- Theatrical release poster
- Directed by: G. K. Ramu
- Written by: Kannadasan (dialogues)
- Produced by: P. S. Veerappa
- Starring: Gemini Ganesan Anjali Devi
- Cinematography: G. K. Ramu
- Music by: K. V. Mahadevan
- Production company: P. S. V. Pictures
- Distributed by: P. S. V. Pictures
- Release date: 2 December 1960;
- Running time: 147 minutes
- Country: India
- Language: Tamil

= Veerakkanal =

1960 film by G. K. Ramu

Veerakkanal is 1960 Indian Tamil-language historical action film, directed by G. K. Ramu and produced by P. S. Veerappa. The film stars Gemini Ganesan and Anjali Devi, with M. Saroja, K. A. Thangavelu, Veerappa, M. N. Nambiar, M. N. Rajam and Kamala in supporting roles. It was released on 2 December 1960.

== Cast ==
- Gemini Ganesan as Parandhaman
- Anjali Devi as Rajathi
- M. Saroja as Ananthi
- K. A. Thangavelu as Santhosham
- P. S. Veerappa as The King
- M. N. Nambiar as Raghu Devan
- M. N. Rajam as Porkodi
- Kamala as Thenmozhi

== Soundtrack ==
Music was composed by K. V. Mahadevan and lyrics were written by Kannadasan, A. Maruthakasi and Pattukkottai Kalyanasundaram.
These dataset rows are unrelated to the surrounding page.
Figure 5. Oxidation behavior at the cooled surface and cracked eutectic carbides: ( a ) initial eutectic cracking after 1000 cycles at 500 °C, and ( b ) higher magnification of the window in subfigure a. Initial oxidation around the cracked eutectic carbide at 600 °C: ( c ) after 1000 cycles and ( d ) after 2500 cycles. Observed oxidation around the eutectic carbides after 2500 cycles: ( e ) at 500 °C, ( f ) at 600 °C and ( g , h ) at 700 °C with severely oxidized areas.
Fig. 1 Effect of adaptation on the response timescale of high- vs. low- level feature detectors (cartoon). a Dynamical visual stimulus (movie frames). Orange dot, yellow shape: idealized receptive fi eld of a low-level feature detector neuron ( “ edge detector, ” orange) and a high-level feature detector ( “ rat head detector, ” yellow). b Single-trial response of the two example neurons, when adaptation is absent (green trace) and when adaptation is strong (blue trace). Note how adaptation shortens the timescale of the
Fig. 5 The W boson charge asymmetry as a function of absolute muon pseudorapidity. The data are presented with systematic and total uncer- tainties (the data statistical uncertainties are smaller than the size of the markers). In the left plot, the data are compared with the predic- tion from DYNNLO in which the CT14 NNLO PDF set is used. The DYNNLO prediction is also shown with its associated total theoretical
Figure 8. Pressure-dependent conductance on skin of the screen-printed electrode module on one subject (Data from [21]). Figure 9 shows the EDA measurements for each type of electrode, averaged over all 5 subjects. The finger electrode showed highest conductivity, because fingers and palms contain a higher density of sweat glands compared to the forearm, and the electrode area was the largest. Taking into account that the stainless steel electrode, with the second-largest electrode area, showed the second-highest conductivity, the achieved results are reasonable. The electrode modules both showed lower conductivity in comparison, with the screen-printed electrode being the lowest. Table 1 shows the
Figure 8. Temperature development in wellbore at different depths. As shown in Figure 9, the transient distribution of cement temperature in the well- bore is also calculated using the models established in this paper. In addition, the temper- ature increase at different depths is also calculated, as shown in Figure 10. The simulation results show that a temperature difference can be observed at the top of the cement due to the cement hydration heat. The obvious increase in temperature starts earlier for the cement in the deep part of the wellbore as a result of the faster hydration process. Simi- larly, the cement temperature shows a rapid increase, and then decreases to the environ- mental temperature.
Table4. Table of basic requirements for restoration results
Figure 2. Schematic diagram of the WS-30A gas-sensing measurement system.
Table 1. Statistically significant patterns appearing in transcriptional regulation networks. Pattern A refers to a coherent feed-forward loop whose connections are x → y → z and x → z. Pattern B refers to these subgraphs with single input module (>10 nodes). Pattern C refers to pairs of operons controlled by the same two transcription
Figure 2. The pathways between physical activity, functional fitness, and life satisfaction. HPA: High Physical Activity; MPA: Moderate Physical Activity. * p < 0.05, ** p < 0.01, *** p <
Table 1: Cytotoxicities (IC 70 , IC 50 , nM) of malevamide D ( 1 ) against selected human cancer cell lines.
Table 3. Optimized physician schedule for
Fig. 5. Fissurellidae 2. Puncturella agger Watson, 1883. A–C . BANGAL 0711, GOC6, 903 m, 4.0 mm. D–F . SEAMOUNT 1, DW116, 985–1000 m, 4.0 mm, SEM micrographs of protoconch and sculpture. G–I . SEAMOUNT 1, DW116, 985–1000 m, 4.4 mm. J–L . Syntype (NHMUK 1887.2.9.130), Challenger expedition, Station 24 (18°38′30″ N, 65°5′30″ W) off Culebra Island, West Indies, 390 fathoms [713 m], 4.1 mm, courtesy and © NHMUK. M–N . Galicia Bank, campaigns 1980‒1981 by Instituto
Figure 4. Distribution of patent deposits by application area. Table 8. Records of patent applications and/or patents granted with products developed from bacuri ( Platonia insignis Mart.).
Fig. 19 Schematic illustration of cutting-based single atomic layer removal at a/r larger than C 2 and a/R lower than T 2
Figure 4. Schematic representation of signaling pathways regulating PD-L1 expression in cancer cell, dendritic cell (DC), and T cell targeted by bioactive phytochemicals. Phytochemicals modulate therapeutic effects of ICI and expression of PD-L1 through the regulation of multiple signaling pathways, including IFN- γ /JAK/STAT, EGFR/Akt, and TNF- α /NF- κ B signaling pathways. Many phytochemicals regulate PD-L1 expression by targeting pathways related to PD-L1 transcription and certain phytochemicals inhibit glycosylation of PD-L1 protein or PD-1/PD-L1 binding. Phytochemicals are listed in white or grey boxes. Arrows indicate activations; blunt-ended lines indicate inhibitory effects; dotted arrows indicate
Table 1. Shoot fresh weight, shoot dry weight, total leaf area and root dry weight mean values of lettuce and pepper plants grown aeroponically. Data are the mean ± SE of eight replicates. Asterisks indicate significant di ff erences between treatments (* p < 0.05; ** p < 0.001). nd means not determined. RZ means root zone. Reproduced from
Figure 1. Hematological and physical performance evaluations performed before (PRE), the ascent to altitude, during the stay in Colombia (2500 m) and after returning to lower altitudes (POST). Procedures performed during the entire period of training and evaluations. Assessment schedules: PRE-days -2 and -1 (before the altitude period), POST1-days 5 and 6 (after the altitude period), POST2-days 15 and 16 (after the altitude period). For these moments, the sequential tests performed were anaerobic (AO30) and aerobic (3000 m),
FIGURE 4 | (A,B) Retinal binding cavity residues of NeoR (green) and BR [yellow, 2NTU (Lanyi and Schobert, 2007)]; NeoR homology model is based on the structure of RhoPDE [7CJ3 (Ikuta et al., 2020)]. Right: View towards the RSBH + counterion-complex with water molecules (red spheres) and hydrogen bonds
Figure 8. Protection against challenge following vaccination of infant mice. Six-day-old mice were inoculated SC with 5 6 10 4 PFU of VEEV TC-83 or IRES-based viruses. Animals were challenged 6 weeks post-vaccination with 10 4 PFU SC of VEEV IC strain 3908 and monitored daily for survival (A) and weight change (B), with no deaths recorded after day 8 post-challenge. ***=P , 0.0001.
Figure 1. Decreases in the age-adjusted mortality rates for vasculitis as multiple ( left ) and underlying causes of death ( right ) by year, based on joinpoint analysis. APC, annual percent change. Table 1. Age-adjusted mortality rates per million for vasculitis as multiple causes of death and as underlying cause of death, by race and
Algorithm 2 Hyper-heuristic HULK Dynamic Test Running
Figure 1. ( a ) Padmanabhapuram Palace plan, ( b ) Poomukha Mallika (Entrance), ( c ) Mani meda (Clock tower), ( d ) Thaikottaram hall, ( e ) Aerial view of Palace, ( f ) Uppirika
| Song | Singer | Lyrics | Length (m:ss) |
| "Sirithukonde Irukkavendum" | P. Susheela | Kannadasan | 4:30 |
| "Silayodu Vilayadavaa" | 05:41 |
| "Poomudipathum Pottu Vaipathum" | 03:31 |
| "Piravigal Palakodi" | T. M. Soundararajan | A. MaruthaKasi | 03:43 |
| "Chithirame Chithirame" | P. Susheela & Sirkazhi Govindarajan | Kannadasan | 03:07 |
| "Thangakiliyae Mozhi Pesu" | 03:26 |
| "Kaikal Irandil Valai Kulunga" | Sirkazhi Govindarajan, P. Susheela, Thiruchi Loganathan & L. R. Eswari | 04:19 |
| "Poomudipathum Pottu Vaipathum" (pathos) | P. Susheela | 03:09 |
| "Pottukitta Rendu Perum" | Tiruchi Loganathan & L. R. Eswari | Pattukkottai Kalyanasundaram | 03:31 |

== Release and reception ==
Veerakkanal was released on 2 December 1960, and was distributed by P. S. V. Pictures in Madras. The Indian Express called the film "a gorgeous costume piece and dance-cum music extravaganza designed to entertain", also praising the sword fights and stunts.